RECORDED INFORMATION
------------

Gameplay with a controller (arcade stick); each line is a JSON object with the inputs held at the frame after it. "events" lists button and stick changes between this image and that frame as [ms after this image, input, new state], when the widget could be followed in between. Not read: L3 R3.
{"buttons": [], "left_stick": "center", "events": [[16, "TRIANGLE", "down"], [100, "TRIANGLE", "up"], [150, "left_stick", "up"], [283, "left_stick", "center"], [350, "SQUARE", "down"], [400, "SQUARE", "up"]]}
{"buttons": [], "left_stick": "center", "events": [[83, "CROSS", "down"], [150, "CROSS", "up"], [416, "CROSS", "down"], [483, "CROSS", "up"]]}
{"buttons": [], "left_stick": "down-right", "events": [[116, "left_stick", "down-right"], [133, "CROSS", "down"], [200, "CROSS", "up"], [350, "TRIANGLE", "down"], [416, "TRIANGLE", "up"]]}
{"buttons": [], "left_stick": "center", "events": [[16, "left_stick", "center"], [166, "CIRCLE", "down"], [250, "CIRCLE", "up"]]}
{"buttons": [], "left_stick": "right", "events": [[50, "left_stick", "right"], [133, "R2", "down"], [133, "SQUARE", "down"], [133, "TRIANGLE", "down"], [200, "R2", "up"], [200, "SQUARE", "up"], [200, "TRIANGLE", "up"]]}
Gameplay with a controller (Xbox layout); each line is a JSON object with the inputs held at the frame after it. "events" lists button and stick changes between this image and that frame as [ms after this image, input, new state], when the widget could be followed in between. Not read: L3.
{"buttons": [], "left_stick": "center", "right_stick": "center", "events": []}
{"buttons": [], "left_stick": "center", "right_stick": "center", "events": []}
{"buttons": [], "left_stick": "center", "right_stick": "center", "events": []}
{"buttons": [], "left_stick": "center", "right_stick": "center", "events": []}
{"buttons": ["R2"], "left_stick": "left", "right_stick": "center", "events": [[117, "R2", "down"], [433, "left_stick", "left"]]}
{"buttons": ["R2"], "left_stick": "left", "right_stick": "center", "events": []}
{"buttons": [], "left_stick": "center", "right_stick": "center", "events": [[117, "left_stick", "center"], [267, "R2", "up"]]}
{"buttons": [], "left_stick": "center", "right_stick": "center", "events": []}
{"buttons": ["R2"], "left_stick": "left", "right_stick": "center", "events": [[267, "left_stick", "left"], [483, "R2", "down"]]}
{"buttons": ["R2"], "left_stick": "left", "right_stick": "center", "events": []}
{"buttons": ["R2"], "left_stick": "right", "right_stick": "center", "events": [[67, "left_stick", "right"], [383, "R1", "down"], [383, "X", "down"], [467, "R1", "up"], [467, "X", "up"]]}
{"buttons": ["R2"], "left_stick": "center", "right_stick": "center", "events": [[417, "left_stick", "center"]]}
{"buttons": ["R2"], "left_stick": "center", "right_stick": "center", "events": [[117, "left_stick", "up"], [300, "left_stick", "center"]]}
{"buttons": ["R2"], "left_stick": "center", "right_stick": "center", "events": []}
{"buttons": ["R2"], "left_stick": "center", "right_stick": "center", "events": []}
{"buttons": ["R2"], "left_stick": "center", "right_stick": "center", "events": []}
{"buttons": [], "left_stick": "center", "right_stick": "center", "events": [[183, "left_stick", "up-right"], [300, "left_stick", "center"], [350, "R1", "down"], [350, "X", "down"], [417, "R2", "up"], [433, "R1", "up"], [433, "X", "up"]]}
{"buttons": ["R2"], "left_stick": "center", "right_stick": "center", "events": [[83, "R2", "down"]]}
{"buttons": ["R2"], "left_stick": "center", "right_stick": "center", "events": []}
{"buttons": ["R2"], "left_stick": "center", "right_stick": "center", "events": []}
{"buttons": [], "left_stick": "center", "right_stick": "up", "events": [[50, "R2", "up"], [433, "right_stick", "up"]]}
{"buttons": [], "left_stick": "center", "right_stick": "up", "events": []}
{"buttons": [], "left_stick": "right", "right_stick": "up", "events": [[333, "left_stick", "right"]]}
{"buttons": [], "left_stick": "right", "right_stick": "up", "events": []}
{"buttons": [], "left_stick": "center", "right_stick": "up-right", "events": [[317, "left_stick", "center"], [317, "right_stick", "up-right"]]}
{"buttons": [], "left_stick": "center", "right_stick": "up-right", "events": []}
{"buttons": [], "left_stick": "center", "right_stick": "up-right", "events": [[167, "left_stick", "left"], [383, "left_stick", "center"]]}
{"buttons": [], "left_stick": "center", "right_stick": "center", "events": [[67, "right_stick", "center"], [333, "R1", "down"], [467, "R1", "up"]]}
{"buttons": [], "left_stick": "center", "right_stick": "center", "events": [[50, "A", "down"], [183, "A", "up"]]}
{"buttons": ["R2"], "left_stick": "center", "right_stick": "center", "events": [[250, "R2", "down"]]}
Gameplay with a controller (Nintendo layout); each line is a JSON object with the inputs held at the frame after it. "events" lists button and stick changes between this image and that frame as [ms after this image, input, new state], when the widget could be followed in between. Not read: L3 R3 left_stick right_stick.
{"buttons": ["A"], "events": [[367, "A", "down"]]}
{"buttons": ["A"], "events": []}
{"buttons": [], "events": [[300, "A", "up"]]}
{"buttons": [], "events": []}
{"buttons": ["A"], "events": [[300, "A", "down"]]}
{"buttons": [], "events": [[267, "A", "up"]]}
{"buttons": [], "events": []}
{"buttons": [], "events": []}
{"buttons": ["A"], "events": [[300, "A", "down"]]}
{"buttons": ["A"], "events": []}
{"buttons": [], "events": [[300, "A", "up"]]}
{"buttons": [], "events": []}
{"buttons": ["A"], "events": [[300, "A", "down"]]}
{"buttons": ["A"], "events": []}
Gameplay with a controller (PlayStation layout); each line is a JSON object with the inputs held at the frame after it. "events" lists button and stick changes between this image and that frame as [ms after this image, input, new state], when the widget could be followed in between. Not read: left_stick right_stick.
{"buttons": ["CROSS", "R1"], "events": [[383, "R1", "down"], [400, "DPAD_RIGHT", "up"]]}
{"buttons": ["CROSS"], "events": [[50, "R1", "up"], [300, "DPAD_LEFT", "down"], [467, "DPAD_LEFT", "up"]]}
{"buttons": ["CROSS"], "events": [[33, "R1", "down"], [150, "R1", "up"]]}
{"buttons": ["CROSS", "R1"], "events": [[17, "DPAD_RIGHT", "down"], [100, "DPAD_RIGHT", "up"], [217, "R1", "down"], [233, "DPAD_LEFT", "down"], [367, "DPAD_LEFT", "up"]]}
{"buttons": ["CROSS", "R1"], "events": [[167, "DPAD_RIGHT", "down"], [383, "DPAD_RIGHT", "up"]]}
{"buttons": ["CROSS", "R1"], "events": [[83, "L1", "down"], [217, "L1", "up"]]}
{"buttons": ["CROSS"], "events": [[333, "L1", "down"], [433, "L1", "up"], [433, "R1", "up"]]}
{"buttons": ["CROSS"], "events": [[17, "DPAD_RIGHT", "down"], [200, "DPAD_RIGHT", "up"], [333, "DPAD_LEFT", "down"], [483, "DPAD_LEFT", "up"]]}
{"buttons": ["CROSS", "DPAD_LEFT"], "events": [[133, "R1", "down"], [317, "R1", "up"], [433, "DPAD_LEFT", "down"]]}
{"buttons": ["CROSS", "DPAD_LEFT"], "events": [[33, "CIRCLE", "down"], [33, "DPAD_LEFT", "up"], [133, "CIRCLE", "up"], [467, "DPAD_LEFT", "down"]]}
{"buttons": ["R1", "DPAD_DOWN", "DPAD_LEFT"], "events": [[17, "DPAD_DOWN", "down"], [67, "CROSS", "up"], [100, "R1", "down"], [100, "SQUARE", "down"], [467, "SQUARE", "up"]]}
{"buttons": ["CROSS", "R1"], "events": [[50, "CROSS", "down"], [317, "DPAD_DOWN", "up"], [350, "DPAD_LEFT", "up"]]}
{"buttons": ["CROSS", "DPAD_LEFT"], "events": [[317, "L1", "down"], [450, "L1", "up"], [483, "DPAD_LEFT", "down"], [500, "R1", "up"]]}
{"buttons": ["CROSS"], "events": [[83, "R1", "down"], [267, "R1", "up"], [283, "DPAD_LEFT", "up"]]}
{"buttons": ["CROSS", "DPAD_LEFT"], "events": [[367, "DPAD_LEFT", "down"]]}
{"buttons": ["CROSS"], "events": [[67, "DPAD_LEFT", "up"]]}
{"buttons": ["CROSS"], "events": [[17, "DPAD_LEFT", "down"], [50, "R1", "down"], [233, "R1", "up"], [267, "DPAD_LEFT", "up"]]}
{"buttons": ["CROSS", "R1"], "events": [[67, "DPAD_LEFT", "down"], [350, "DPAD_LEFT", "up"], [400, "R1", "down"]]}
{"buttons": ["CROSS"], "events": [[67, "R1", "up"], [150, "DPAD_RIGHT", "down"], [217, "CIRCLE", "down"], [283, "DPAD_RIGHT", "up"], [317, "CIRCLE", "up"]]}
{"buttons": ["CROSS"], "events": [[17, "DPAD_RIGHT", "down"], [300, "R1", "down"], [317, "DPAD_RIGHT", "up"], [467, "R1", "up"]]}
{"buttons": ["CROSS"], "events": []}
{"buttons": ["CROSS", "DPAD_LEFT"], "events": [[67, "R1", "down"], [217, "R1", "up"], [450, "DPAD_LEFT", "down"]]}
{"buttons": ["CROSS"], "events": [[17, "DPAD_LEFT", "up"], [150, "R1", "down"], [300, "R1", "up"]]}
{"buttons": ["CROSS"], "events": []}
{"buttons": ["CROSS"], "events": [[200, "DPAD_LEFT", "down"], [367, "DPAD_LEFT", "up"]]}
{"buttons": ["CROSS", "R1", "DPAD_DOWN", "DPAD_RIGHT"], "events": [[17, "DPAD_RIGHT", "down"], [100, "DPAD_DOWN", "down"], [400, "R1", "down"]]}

------------

PROMPT
Report every line of the records that contains the word "layout".

ANSWER SPACE
Gameplay with a controller (Xbox layout); each line is a JSON object with the inputs held at the frame after it. "events" lists button and stick changes between this image and that frame as [ms after this image, input, new state], when the widget could be followed in between. Not read: L3.
Gameplay with a controller (Nintendo layout); each line is a JSON object with the inputs held at the frame after it. "events" lists button and stick changes between this image and that frame as [ms after this image, input, new state], when the widget could be followed in between. Not read: L3 R3 left_stick right_stick.
Gameplay with a controller (PlayStation layout); each line is a JSON object with the inputs held at the frame after it. "events" lists button and stick changes between this image and that frame as [ms after this image, input, new state], when the widget could be followed in between. Not read: left_stick right_stick.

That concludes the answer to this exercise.